After looking at the existing bugs database, it seems
https://bugzilla.redhat.com/bugzilla/show_bug.cgi?id=147682
may be the same bug. But i'm unable to confirm that.
(The conclusion of this bug is that no-one was able to reproduce it)

Comment 1 David Teigland 2006-07-31 18:04:28 UTC

There's a chance this may have the same root cause as bz 172944.
One possible cause in this case is an unlock that happens while
another lock operation is still in progress on the same lock.
(GFS shouldn't do that and there is plenty of room for problems
like this in the dlm if it does happen for some reason).

In that scenario, the reply to the first operation reports
"cancel rep 0" because the dlm expects a return status of
EUNLOCK (for the unlock) but gets the 0 for the first op.
The reply to the unlock then reports "process_lockqueue_reply
... state 0" because the lock was removed from the waiting list.
If this is what happened, we should see a message of
"unlock cancel status %d" on one of the other nodes.  (Even
though this has nothing to do with lock cancelation.)

We could print some additional debug info to try to say more
definatively what's going wrong.  If we're successful at that
the best I think we could hope for is a work-around to detect
when this happens and does something special to handle it.

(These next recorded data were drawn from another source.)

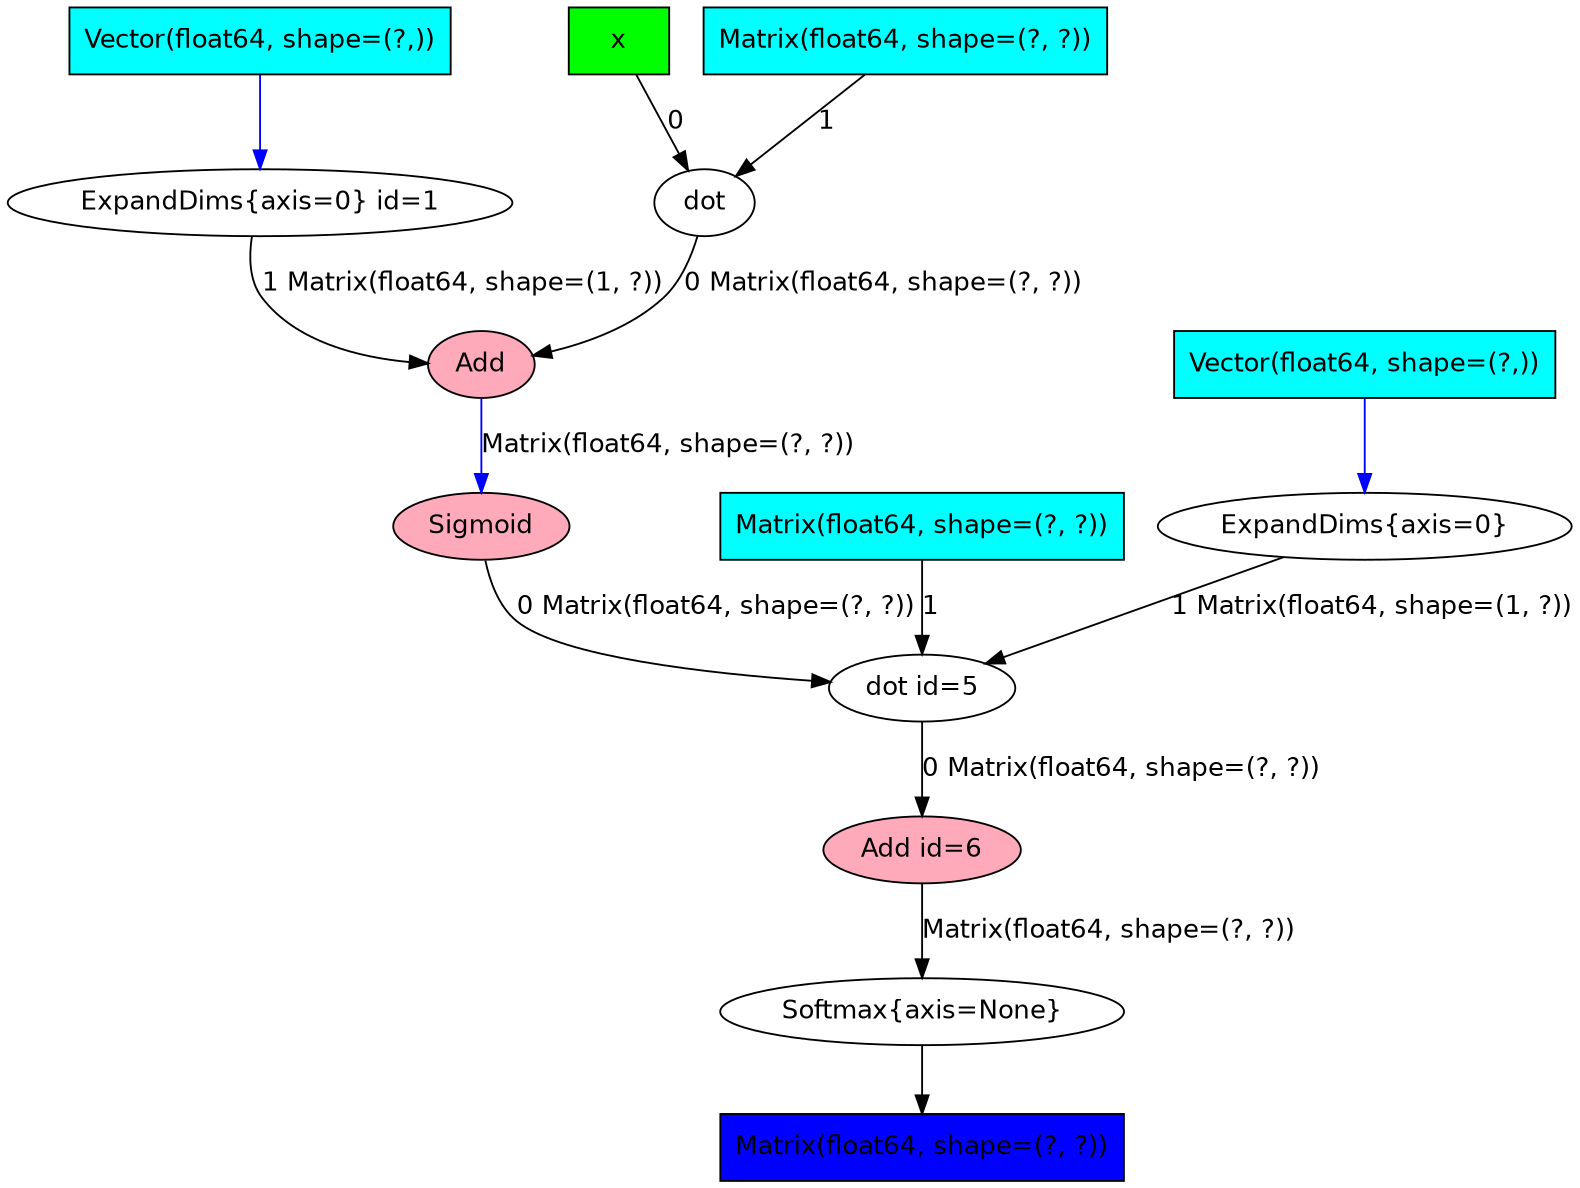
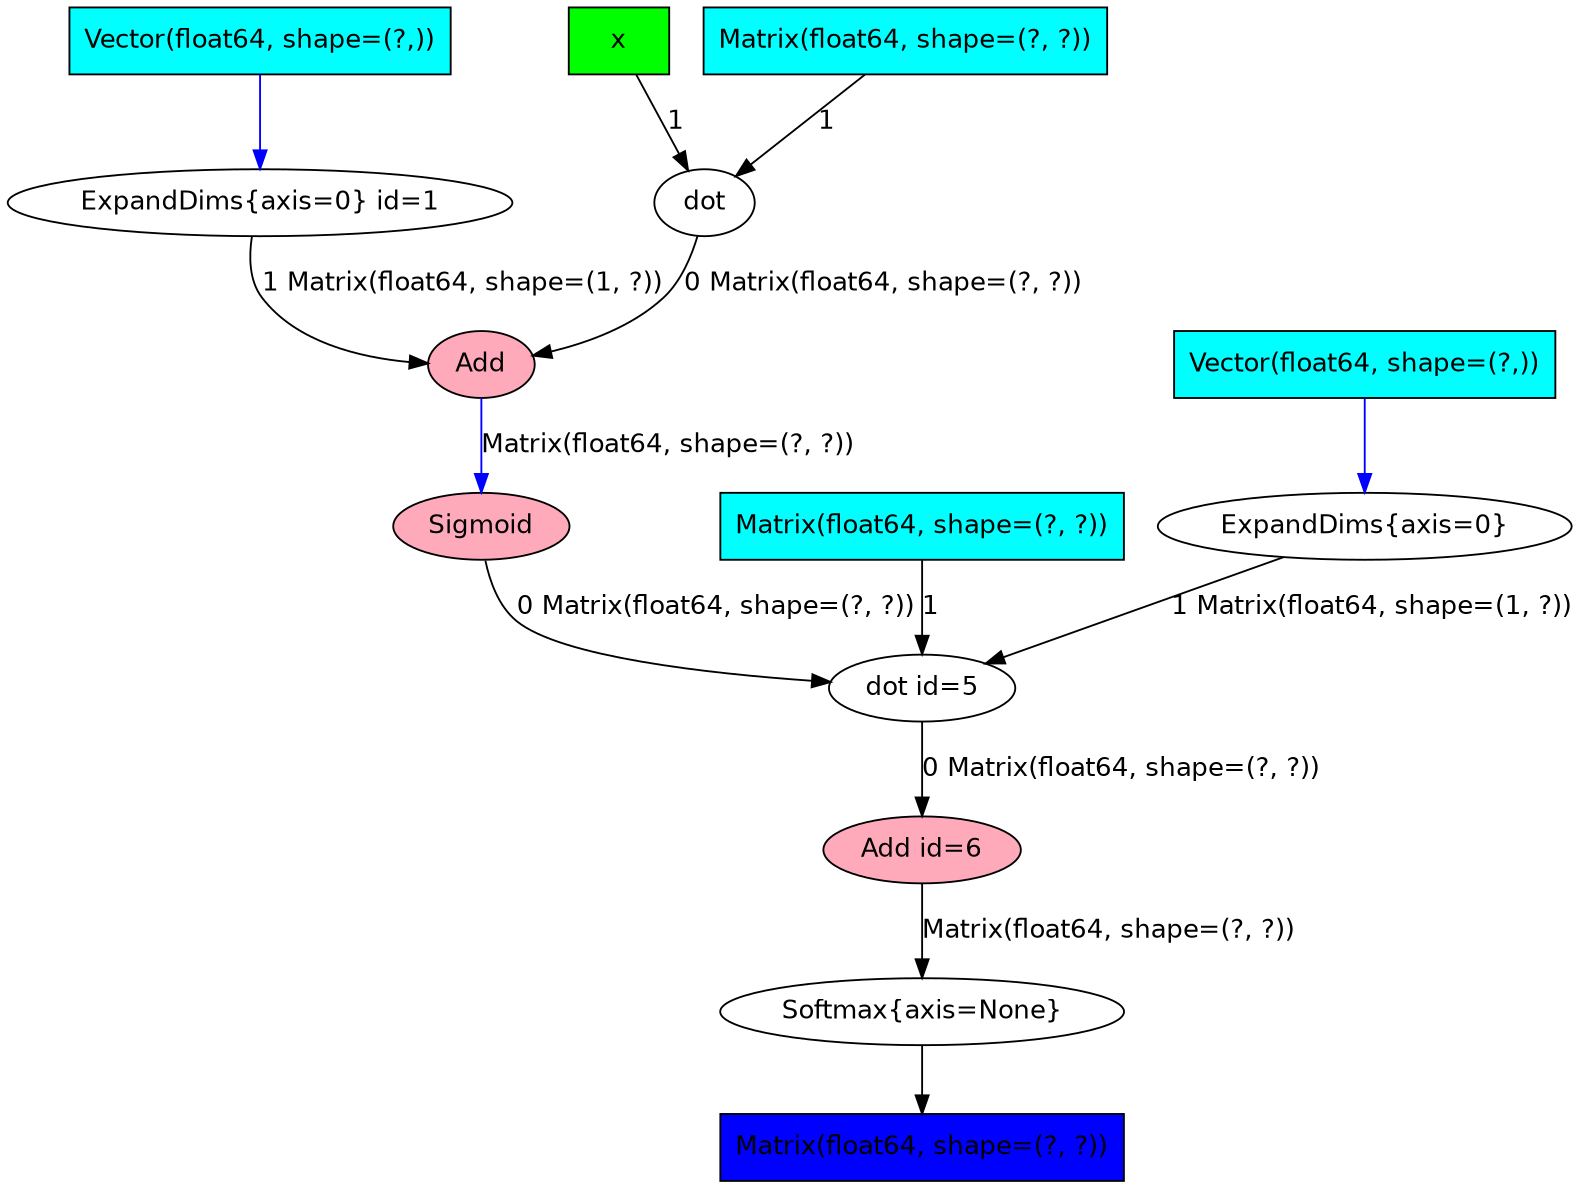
  digraph {
    fontname="DejaVu Sans"
    node [fontname="DejaVu Sans" shape=ellipse style=filled]
    edge [fontname="DejaVu Sans"]
    n1 [height=0.5 label="ExpandDims{axis=0}" width=2.6064 style=""]
    n2 [height=0.5 label="dot id=5" width=1.1847 style=""]
    n3 [fillcolor="#FFAABB" height=0.5 label="Add id=6" width=1.2985]
    n4 [height=0.5 label="Softmax{axis=None}" width=2.5638 style=""]
    n5 [fillcolor=blue height=0.5 label="Matrix(float64, shape=(?, ?))" shape=box width=2.441]
    n6 [fillcolor=cyan height=0.5 label="Vector(float64, shape=(?,))" shape=box width=2.2743]
    n7 [height=0.5 label="ExpandDims{axis=0} id=1" width=3.1609 style=""]
    n8 [fillcolor="#FFAABB" height=0.5 label=Add width=0.75]
    n9 [fillcolor="#FFAABB" height=0.5 label=Sigmoid width=1.1847]
    n10 [fillcolor=cyan height=0.5 label="Vector(float64, shape=(?,))" shape=box width=2.2743]
    n11 [height=0.5 label=dot width=0.75 style=""]
    n12 [fillcolor=green height=0.5 label=x shape=box width=0.75]
    n13 [fillcolor=cyan height=0.5 label="Matrix(float64, shape=(?, ?))" shape=box width=2.441]
    n14 [fillcolor=cyan height=0.5 label="Matrix(float64, shape=(?, ?))" shape=box width=2.441]
    n1 -> n2 [label="1 Matrix(float64, shape=(1, ?))"]
    n2 -> n3 [label="0 Matrix(float64, shape=(?, ?))"]
    n3 -> n4 [label="Matrix(float64, shape=(?, ?))"]
    n4 -> n5
    n6 -> n1 [color=blue]
    n7 -> n8 [label="1 Matrix(float64, shape=(1, ?))"]
    n8 -> n9 [color=blue label="Matrix(float64, shape=(?, ?))"]
    n9 -> n2 [label="0 Matrix(float64, shape=(?, ?))"]
    n10 -> n7 [color=blue]
    n11 -> n8 [label="0 Matrix(float64, shape=(?, ?))"]
-   n12 -> n11 [label=0]
+   n12 -> n11 [label=1]
    n13 -> n11 [label=1]
    n14 -> n2 [label=1]
  }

Comment 3 David Teigland 2006-10-17 16:35:14 UTC

If this is still a problem for the reporter then we should have our
QA group run a test like this.

Comment 4 Mathieu AVILA 2006-11-21 16:07:05 UTC

(sorry for the delay)

It never reproduced.
The problem is, this behaviour is not a desired one : the processes are taking
lots of time communicating and are therefore very slow.
We haven't continued investigating in that way. We will try as hard as possible
not to have 2 nodes accessing the very same data at the very time, although GFS
is designed just for that.
Therefore the bug may be there, but we it didn't happened again. Still, it would
be interesting to have this kind of tests run by your QA group.

Comment 5 David Teigland 2006-11-27 16:15:37 UTC

Will reopen this if it becomes a problem again.